O primeiro papa, Pedro, tinha um empreendimento de pesca com André e os filhos de Zebedeu. Eles precisavam pescar muitos peixes apenas para empatar o custo de vários barcos, redes, etc. Mas o cristão esquerdista argumenta que, se eles não exploravam trabalhadores contratados, não eram capitalistas. Na verdade, já houve quem me dissesse que apenas a maneira como Karl Marx define um capitalista é válida, porque Karl Marx fez uma crítica ao capitalismo.
(4) Os capitalistas são "malvados". Muitos eleitores consideram o personagem Tio Patinhas, de Walt Disney, como o parâmetro cultural de um capitalista, mercê, principalmente, de um livrinho nojento dos "intelequituais" Ariel Dorfman e Armand Mattelart, intitulado Para leer al Pato Donald. Essas impressões são, obviamente, imprecisas, indefinidas, nebulosas e irracionais.
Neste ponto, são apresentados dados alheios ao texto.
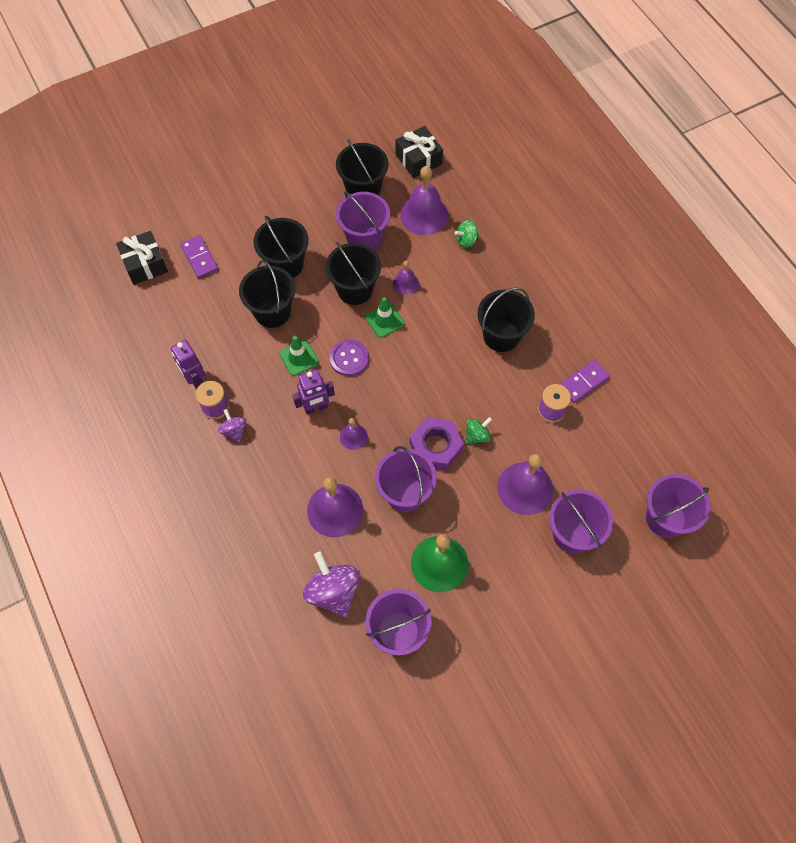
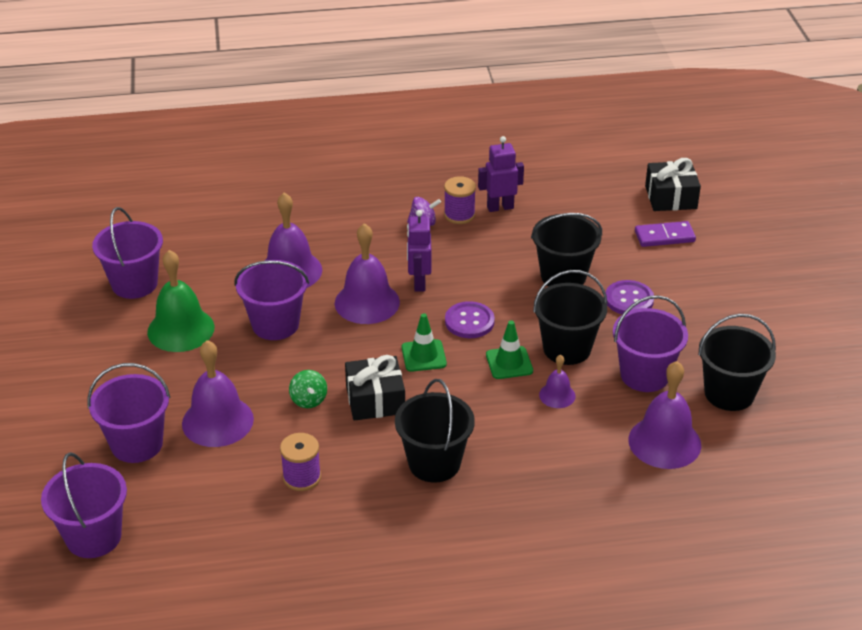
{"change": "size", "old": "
No entanto, as pessoas pressupõem que ser um capitalista significa, obviamente, ser uma pessoa má.
Na verdade, vários pressupostos impulsionam comportamentos e votos do público, especialmente de eleitores que prestam muito pouca atenção à política (às vezes chamados de "eleitores alienados"). Entender o que esses eleitores não entendem é o primeiro passo para tentar recuperar uma certa racionalidade nos debates e na política do Brasil.
(*) Eu uso a expressão "fazer dinheiro" não como um decalque semântico-lexical da expressão correspondente making money em inglês, e sim por considerar que "ganhar" é um verbo que, usado nesse contexto, não pressupõe o componente "esforço". Nem funcionário público nem o assalariado mais inepto "ganham" dinheiro. Food for thought.